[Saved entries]
++++++++++
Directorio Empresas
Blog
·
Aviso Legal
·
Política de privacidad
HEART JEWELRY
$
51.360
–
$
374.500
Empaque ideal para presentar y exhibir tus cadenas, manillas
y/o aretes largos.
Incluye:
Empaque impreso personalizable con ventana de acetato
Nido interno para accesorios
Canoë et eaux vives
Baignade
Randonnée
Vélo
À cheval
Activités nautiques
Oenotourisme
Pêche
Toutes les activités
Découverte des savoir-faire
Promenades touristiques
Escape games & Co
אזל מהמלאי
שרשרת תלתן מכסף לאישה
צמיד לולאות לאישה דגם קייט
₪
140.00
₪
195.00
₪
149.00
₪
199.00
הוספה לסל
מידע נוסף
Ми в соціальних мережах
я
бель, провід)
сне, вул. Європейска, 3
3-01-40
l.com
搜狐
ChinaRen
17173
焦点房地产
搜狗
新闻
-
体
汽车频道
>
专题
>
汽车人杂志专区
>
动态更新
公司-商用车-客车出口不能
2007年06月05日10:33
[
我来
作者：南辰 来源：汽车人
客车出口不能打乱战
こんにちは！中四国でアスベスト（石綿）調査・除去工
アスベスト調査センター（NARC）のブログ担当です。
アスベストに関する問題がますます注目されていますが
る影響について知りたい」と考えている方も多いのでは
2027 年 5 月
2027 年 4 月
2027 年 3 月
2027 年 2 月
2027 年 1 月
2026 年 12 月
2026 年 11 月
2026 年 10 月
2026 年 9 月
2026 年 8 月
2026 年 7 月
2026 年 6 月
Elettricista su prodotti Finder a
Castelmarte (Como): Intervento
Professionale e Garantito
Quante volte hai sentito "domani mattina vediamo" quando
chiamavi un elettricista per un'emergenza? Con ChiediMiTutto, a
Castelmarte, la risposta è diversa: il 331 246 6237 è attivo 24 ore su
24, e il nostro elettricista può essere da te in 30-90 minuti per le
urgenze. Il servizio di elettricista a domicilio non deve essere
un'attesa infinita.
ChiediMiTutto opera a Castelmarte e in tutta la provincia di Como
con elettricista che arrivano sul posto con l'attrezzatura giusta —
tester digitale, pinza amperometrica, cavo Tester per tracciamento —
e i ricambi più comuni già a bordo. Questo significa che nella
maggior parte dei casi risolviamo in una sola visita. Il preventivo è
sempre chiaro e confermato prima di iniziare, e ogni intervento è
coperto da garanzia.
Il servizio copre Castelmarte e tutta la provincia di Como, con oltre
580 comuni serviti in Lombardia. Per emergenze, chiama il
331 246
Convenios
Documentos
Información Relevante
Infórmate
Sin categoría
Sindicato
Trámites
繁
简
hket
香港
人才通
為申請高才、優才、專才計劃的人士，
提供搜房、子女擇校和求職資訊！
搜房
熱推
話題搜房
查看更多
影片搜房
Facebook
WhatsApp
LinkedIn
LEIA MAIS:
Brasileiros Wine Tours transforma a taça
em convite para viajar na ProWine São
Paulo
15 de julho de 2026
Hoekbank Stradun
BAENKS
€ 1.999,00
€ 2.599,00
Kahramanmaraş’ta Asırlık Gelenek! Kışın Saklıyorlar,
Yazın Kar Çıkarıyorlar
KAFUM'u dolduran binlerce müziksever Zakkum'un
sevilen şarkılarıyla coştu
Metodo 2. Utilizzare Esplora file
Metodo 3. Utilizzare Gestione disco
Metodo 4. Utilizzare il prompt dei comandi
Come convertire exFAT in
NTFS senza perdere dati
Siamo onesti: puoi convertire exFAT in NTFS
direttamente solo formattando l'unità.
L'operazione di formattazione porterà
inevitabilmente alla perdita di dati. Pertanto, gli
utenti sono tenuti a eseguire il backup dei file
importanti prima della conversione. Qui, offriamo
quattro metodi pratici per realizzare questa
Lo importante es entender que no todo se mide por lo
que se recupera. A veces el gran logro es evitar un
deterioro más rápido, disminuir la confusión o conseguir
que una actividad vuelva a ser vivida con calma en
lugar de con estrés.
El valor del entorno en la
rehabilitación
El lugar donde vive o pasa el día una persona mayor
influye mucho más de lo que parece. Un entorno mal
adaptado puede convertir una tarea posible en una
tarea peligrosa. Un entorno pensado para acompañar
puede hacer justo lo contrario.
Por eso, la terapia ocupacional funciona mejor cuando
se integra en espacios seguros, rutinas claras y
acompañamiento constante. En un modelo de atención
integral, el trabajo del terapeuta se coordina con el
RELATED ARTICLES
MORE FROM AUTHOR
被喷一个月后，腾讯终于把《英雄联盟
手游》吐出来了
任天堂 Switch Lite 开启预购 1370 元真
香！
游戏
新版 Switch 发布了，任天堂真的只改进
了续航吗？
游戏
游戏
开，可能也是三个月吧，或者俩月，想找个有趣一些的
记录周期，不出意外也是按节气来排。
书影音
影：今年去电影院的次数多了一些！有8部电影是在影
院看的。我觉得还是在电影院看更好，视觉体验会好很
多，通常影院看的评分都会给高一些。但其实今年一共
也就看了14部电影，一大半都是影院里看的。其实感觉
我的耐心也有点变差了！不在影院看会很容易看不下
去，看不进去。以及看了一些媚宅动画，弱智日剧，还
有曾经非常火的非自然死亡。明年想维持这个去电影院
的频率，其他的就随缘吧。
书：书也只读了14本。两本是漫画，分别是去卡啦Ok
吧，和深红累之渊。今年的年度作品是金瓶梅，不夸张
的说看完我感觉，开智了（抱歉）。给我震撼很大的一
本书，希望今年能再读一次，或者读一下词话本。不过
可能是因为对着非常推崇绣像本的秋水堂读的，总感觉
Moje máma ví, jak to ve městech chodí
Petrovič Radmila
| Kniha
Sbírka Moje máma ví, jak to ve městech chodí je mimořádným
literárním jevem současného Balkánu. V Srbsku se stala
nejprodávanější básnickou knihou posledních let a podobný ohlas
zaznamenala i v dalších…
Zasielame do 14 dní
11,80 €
++++++++++
■ **What to work on**
Your task is to gather all lines from the entries above that hold the word "servizio".

■ **Response to the task**
urgenze. Il servizio di elettricista a domicilio non deve essere
Il servizio copre Castelmarte e tutta la provincia di Como, con oltre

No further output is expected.